**EXTRACTED RECORDS:**
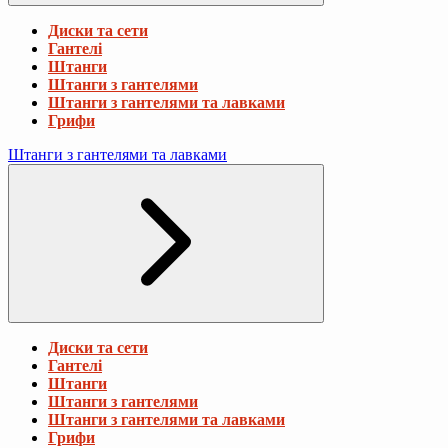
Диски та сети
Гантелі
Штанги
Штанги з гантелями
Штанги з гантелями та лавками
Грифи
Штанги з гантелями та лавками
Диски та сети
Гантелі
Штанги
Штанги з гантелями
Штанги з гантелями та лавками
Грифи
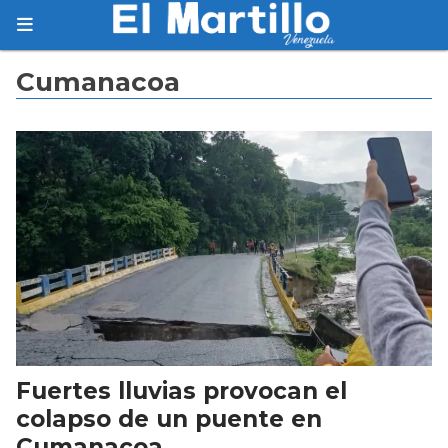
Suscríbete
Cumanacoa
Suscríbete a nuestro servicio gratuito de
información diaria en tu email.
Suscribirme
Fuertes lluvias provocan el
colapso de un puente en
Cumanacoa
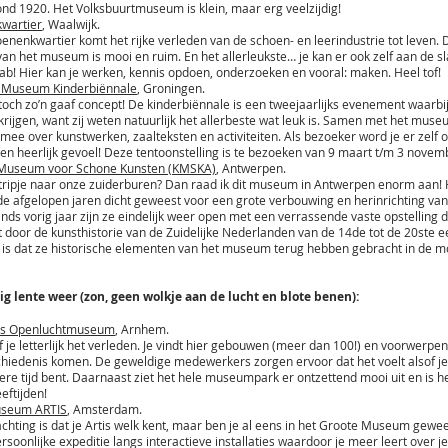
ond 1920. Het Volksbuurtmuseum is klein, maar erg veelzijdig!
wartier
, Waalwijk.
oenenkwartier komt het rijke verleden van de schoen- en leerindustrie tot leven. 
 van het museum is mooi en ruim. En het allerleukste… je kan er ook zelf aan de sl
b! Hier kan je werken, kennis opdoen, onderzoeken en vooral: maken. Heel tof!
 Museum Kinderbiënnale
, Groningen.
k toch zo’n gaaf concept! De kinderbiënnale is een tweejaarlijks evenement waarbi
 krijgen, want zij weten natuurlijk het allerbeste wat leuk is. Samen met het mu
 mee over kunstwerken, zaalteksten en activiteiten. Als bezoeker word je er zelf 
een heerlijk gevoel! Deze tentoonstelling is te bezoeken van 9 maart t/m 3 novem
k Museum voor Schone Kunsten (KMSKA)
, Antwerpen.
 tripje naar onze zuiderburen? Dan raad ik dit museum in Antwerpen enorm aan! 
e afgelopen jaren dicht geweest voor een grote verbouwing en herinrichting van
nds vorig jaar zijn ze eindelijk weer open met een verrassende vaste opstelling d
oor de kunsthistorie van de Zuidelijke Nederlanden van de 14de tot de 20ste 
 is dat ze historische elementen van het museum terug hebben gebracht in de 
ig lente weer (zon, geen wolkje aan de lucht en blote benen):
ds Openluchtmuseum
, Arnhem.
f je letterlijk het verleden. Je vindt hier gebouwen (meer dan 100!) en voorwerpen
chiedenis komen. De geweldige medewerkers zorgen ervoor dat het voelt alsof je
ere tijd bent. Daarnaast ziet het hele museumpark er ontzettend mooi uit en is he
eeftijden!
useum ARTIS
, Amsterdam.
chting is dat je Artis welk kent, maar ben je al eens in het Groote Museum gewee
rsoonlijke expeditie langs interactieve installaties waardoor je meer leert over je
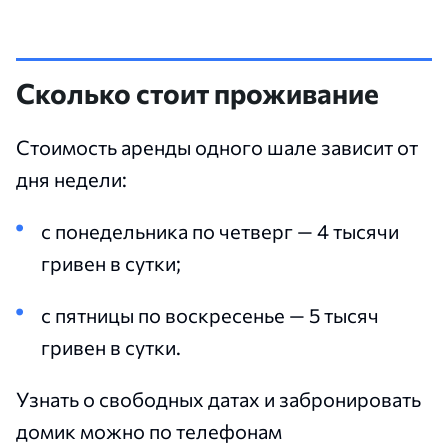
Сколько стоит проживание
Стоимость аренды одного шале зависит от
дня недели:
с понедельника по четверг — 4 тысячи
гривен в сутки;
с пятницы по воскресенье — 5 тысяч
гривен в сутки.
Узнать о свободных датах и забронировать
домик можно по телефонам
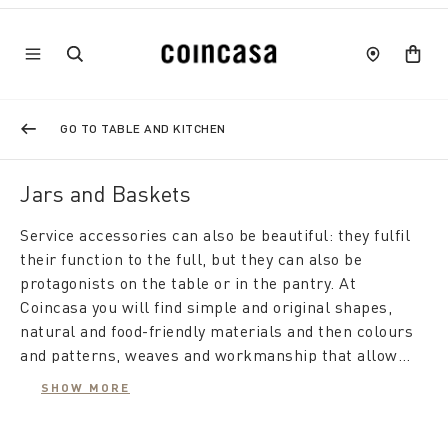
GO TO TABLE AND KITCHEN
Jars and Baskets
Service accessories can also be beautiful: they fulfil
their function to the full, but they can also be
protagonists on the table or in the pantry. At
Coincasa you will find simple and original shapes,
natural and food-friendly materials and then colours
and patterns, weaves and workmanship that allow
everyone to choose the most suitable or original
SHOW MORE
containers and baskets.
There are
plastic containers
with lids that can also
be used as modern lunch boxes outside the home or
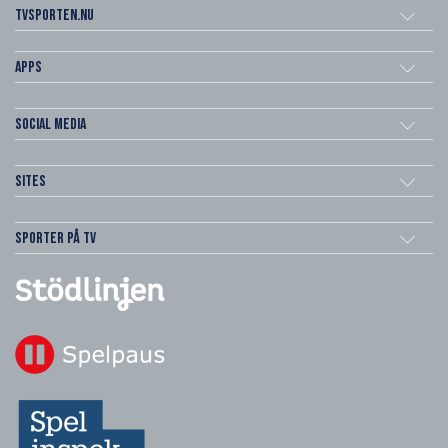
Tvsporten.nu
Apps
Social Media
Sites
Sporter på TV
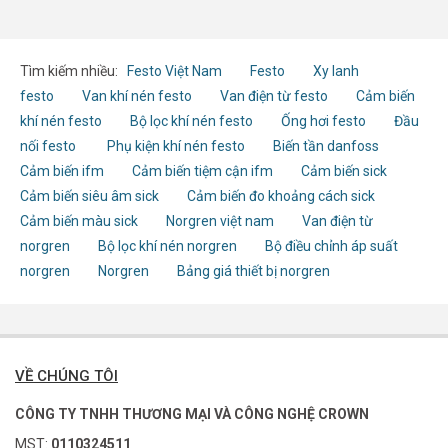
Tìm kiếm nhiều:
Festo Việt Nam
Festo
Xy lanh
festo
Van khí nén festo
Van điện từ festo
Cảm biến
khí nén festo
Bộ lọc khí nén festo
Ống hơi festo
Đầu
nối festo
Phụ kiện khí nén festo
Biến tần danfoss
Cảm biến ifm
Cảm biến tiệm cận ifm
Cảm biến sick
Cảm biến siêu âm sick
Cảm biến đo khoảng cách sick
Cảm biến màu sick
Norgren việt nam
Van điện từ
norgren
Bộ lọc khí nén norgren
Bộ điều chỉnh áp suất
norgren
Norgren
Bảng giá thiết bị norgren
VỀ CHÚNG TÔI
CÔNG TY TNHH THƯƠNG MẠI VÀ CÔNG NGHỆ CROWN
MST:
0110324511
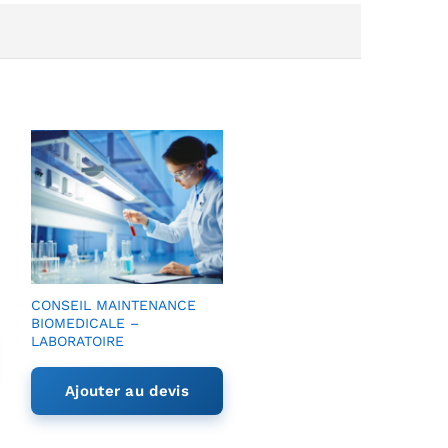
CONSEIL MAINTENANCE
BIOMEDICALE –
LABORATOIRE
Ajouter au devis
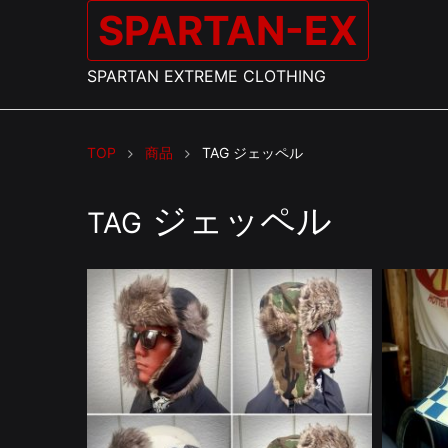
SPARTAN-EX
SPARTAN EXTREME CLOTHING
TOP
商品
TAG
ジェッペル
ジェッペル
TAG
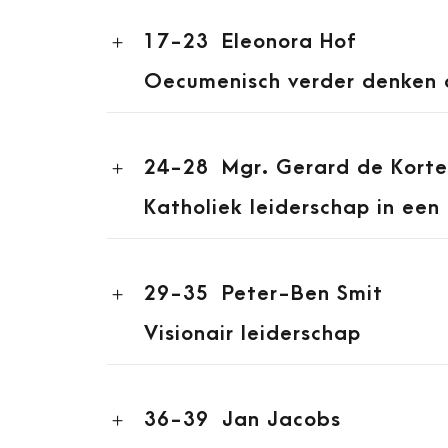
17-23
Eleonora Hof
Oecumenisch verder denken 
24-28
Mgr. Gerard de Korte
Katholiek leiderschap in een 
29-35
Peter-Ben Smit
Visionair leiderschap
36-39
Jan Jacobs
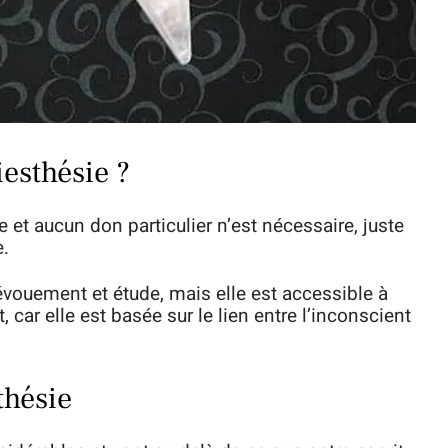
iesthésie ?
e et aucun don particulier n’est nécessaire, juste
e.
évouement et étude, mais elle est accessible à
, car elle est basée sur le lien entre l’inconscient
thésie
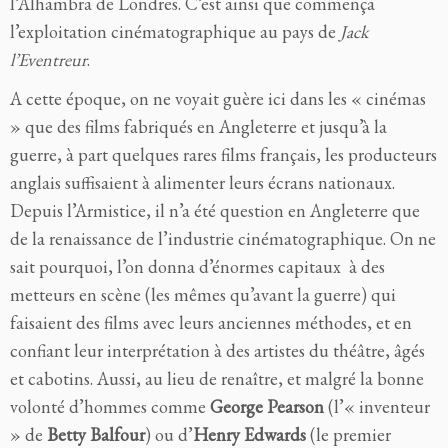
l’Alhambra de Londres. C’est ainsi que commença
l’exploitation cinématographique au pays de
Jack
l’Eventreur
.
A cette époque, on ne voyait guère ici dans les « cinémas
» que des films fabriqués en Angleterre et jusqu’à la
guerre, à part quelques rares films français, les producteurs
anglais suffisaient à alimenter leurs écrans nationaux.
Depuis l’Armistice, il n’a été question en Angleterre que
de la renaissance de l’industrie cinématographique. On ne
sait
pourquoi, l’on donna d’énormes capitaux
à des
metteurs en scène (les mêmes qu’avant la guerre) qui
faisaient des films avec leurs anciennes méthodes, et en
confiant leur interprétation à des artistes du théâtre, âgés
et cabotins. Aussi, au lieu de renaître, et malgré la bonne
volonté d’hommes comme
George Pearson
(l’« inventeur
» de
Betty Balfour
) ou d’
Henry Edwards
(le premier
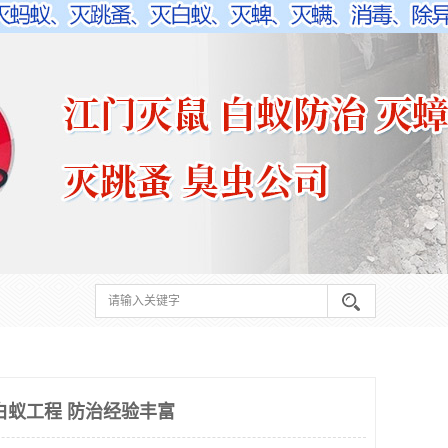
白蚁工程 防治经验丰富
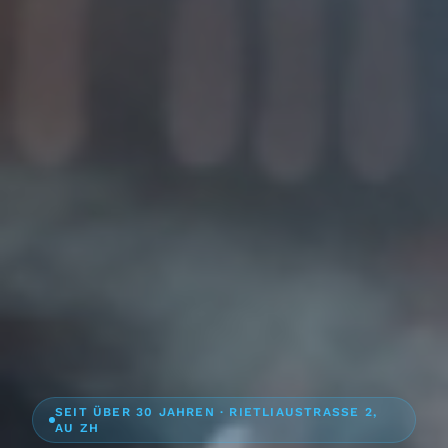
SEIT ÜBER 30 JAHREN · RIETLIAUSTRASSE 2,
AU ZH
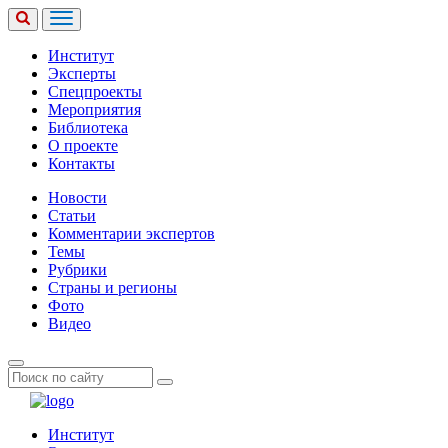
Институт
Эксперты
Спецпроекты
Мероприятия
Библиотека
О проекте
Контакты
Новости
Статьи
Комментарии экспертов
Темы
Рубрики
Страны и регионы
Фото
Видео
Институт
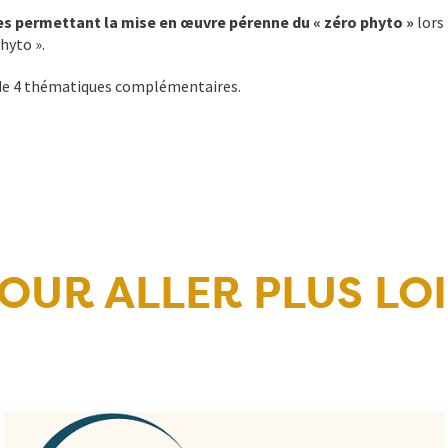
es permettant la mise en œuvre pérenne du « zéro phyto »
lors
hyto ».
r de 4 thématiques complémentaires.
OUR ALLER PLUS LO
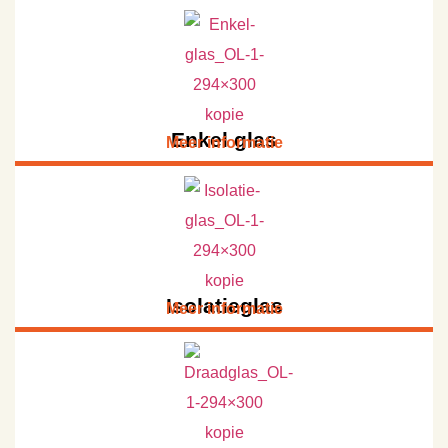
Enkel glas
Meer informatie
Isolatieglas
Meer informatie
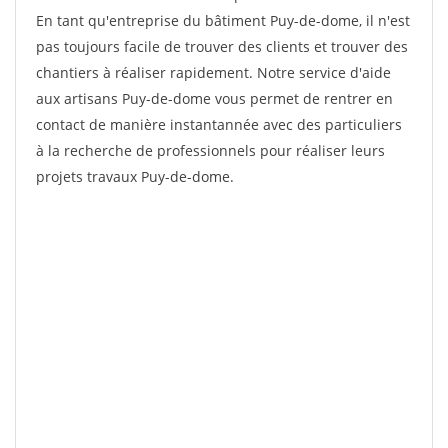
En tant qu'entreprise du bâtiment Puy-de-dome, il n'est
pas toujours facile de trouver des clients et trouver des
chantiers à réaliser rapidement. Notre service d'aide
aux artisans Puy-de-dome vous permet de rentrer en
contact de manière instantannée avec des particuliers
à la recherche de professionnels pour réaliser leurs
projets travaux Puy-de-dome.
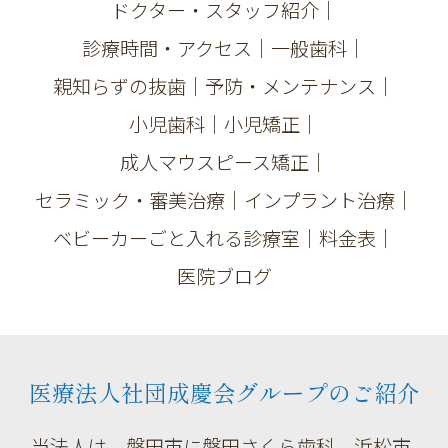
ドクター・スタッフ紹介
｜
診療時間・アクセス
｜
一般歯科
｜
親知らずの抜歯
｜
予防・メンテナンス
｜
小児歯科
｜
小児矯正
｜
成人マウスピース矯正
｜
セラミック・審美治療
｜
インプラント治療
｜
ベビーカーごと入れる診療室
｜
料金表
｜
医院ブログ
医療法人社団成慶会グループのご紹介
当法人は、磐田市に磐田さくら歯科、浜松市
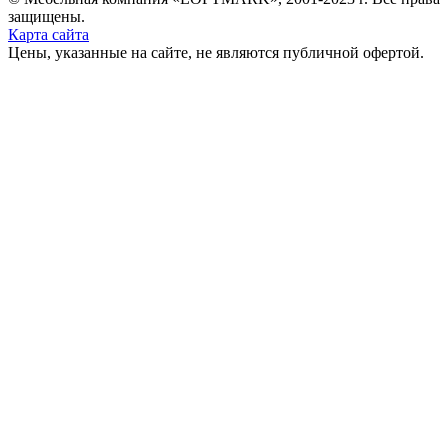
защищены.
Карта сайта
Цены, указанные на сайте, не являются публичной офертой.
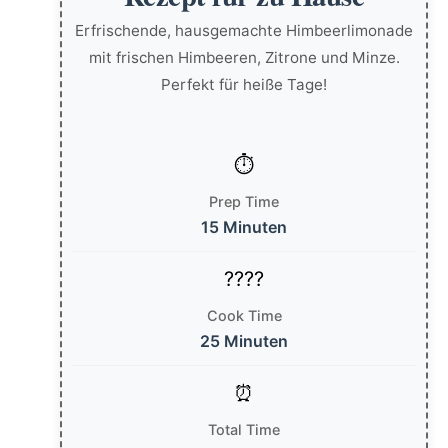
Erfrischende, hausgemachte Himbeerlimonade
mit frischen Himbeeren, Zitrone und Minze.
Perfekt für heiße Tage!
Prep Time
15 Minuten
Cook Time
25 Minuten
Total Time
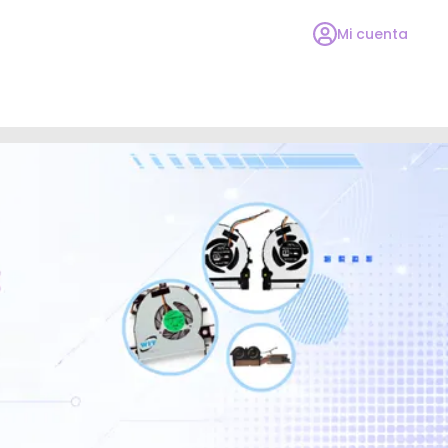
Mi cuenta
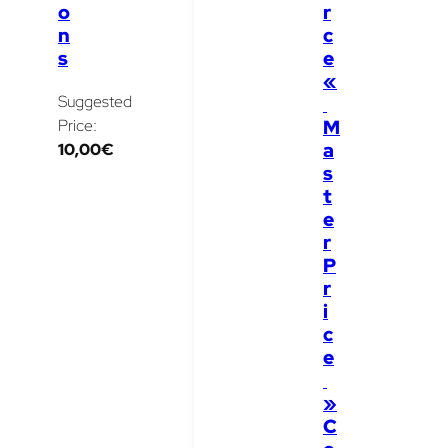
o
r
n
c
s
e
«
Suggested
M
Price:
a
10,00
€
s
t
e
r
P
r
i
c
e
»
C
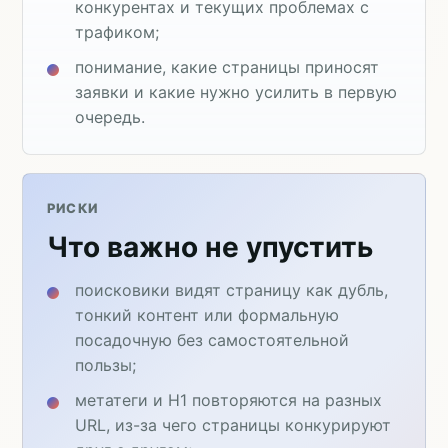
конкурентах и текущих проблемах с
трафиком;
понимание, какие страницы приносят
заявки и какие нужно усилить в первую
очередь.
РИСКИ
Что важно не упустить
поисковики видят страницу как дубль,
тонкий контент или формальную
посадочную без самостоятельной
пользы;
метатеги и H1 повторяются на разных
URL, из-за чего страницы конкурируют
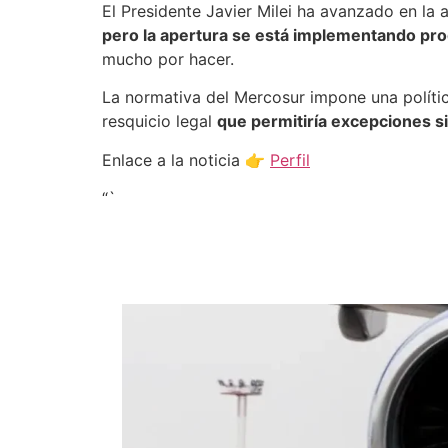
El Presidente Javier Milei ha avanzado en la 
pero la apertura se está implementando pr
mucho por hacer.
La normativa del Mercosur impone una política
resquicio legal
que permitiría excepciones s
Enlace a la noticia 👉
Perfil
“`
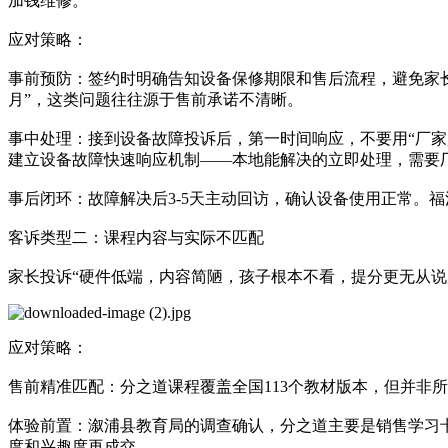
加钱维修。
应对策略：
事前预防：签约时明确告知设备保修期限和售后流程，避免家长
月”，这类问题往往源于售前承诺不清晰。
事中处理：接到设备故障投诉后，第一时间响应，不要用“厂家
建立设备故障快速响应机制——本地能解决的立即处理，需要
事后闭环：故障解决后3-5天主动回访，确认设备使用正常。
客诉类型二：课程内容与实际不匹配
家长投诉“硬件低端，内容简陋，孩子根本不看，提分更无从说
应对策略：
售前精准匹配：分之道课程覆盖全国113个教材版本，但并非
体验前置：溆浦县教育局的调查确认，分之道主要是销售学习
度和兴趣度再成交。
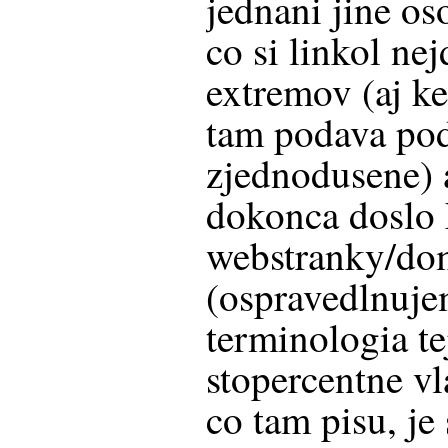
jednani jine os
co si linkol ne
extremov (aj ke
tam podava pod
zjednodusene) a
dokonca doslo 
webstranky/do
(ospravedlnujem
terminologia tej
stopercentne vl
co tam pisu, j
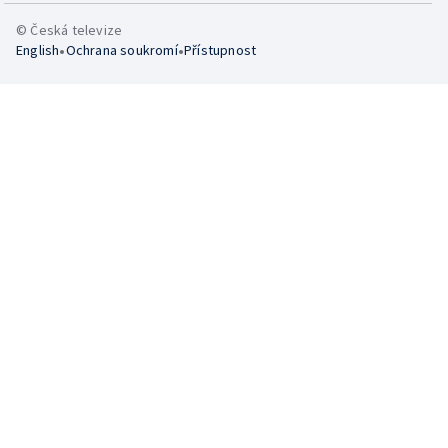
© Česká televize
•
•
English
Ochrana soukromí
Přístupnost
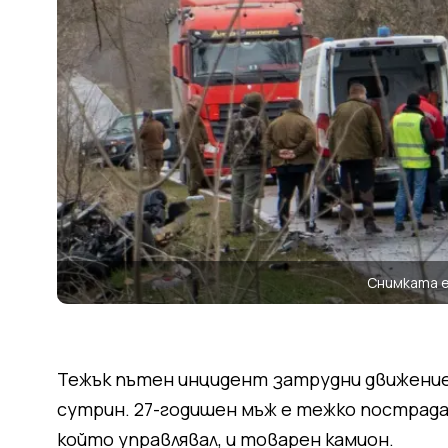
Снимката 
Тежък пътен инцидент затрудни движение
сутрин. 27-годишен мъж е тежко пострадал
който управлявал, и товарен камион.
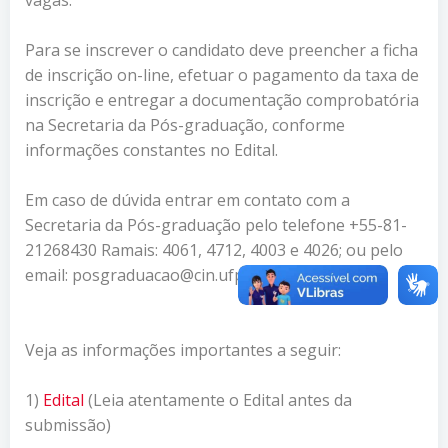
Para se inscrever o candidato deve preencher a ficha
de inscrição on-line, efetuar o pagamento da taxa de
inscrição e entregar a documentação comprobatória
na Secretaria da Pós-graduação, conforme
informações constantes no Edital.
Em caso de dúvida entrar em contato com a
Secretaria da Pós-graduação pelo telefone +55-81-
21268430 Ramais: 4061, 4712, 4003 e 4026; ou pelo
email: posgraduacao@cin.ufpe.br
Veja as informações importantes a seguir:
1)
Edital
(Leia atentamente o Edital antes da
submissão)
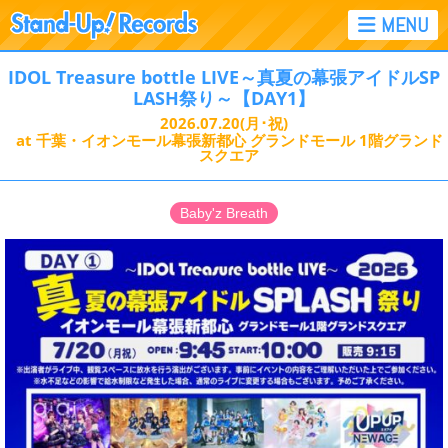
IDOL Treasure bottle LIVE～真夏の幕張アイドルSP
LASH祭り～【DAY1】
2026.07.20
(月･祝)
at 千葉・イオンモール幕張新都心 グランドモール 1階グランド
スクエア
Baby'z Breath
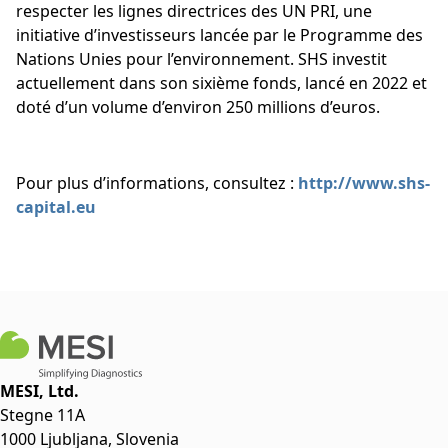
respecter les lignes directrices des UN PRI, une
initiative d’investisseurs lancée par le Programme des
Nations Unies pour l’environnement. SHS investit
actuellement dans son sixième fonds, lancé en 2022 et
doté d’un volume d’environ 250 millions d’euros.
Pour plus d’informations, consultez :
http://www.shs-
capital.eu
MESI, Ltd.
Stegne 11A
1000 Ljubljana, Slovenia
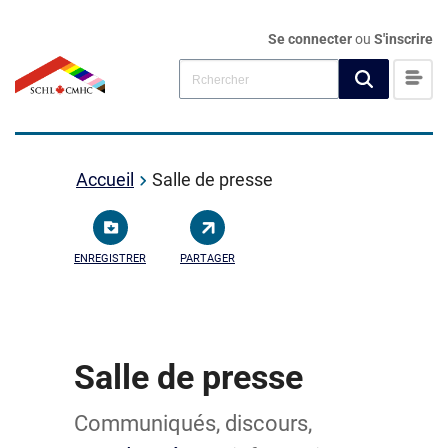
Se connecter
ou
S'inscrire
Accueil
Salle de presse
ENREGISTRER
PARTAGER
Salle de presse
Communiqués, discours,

**WORK TO BE COMPLETED:** Pull out every line of the records that contains the string "weer", and copy each one in full.

**SOLUTION TO THIS PROBLEM:**
nds vorig jaar zijn ze eindelijk weer open met een verrassende vaste opstelling d
ig lente weer (zon, geen wolkje aan de lucht en blote benen):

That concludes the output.